The internal auditor is the only city employee who reports directly to the Board of Supervisors instead of City Manager John Berkich. The city's charter mandates the position, and a 1987 grand jury report censured the city for not having an internal auditor.

Traditionally, the auditor's job has been making sure city departments are complying with city financial rules.

However, after Gary Kulikowski left the position in Aug. 2001, Supervisor Richard Staub suggested the city leave financial monitoring to the city's finance department and have the auditor focus on each city department's operating efficiency.

The new auditor will still monitor city finances but will spend more time analyzing city policies, procedures and programs to make sure the city is operating as efficiently as possible.

Staub and Supervisor Pete Livermore worked on the job description, studying the position in 12 cities similar to Carson in size.

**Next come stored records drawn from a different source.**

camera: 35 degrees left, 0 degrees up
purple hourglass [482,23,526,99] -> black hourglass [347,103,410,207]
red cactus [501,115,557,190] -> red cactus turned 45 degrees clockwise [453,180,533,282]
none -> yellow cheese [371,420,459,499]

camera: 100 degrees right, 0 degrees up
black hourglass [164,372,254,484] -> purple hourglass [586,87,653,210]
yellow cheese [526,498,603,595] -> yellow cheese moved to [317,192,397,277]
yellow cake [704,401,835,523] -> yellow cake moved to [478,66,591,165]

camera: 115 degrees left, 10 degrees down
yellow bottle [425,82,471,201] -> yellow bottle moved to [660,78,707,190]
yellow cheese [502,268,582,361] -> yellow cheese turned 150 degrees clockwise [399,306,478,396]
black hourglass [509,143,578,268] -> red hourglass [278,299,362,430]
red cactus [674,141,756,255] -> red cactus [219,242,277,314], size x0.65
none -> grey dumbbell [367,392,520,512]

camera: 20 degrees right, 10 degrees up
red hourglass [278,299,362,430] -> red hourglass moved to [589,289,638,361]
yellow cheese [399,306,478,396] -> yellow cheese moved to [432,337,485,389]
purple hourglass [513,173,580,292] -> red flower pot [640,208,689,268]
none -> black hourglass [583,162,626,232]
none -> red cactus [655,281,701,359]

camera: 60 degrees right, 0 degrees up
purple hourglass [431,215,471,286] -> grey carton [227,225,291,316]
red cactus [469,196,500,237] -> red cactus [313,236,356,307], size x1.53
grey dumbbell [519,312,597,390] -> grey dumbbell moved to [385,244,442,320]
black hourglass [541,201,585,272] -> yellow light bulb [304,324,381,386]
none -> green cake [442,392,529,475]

"We tried to look at an individual who could count the beans, but someone who could evaluate the efficiencies of agencies," Staub said.

The position will pay just over $47,000 with merit increases to nearly $66,000. Supervisor Jon Plank and Mayor Ray Masayko worried the salary is too low.

Staub, Livermore and Berkich also recommended creating an audit committee to work with the auditor on projects, but Masayko said he was concerned about having non-city staff serve on the committee.